**HOW TO COMPLETE THIS TASK:**
Whenever a line below includes the string "take", show it.

**DATASET RECORDS:**
__________________________________________________

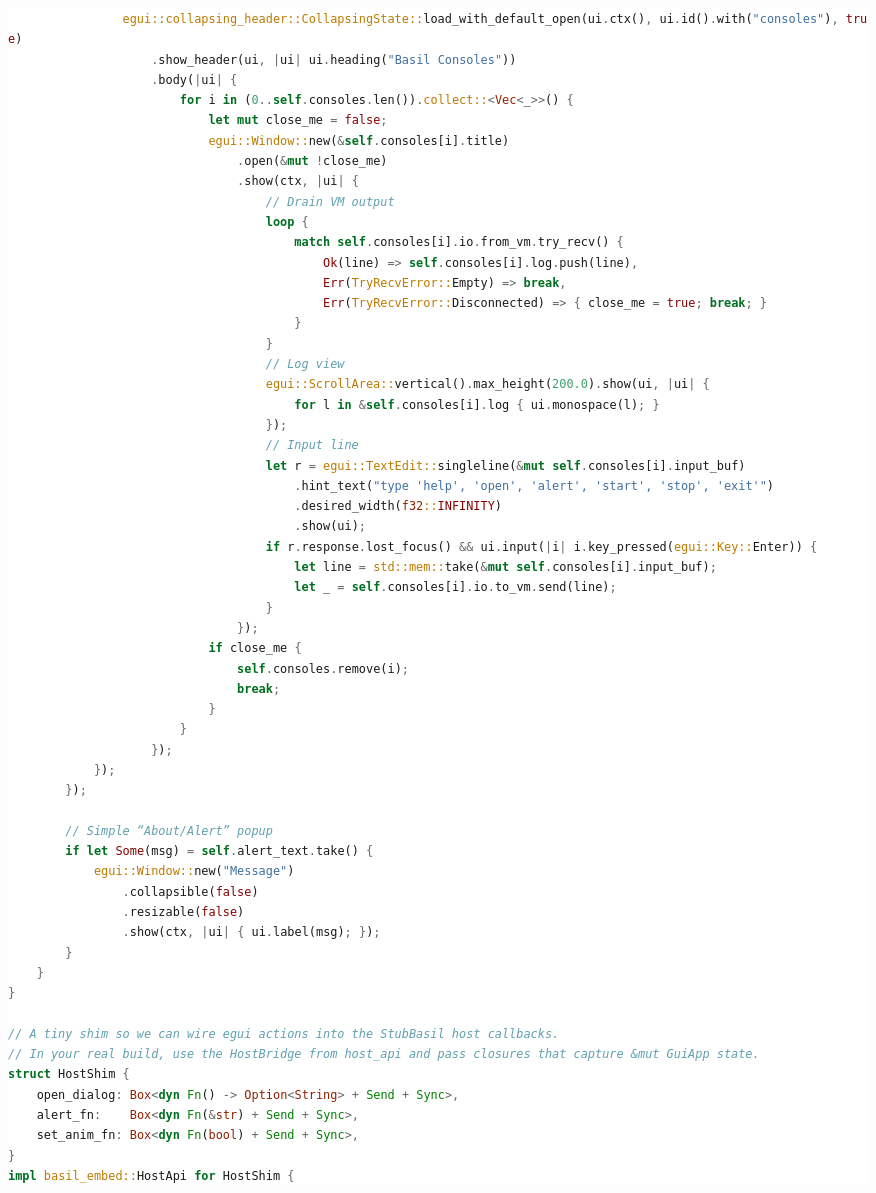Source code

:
 ```rust
                egui::collapsing_header::CollapsingState::load_with_default_open(ui.ctx(), ui.id().with("consoles"), true)
                    .show_header(ui, |ui| ui.heading("Basil Consoles"))
                    .body(|ui| {
                        for i in (0..self.consoles.len()).collect::<Vec<_>>() {
                            let mut close_me = false;
                            egui::Window::new(&self.consoles[i].title)
                                .open(&mut !close_me)
                                .show(ctx, |ui| {
                                    // Drain VM output
                                    loop {
                                        match self.consoles[i].io.from_vm.try_recv() {
                                            Ok(line) => self.consoles[i].log.push(line),
                                            Err(TryRecvError::Empty) => break,
                                            Err(TryRecvError::Disconnected) => { close_me = true; break; }
                                        }
                                    }
                                    // Log view
                                    egui::ScrollArea::vertical().max_height(200.0).show(ui, |ui| {
                                        for l in &self.consoles[i].log { ui.monospace(l); }
                                    });
                                    // Input line
                                    let r = egui::TextEdit::singleline(&mut self.consoles[i].input_buf)
                                        .hint_text("type 'help', 'open', 'alert', 'start', 'stop', 'exit'")
                                        .desired_width(f32::INFINITY)
                                        .show(ui);
                                    if r.response.lost_focus() && ui.input(|i| i.key_pressed(egui::Key::Enter)) {
                                        let line = std::mem::take(&mut self.consoles[i].input_buf);
                                        let _ = self.consoles[i].io.to_vm.send(line);
                                    }
                                });
                            if close_me {
                                self.consoles.remove(i);
                                break;
                            }
                        }
                    });
            });
        });

        // Simple “About/Alert” popup
        if let Some(msg) = self.alert_text.take() {
            egui::Window::new("Message")
                .collapsible(false)
                .resizable(false)
                .show(ctx, |ui| { ui.label(msg); });
        }
    }
}

// A tiny shim so we can wire egui actions into the StubBasil host callbacks.
// In your real build, use the HostBridge from host_api and pass closures that capture &mut GuiApp state.
struct HostShim {
    open_dialog: Box<dyn Fn() -> Option<String> + Send + Sync>,
    alert_fn:    Box<dyn Fn(&str) + Send + Sync>,
    set_anim_fn: Box<dyn Fn(bool) + Send + Sync>,
}
impl basil_embed::HostApi for HostShim {
```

__________________________________________________

**OUTPUT OF THE TASK:**
                                        let line = std::mem::take(&mut self.consoles[i].input_buf);
        if let Some(msg) = self.alert_text.take() {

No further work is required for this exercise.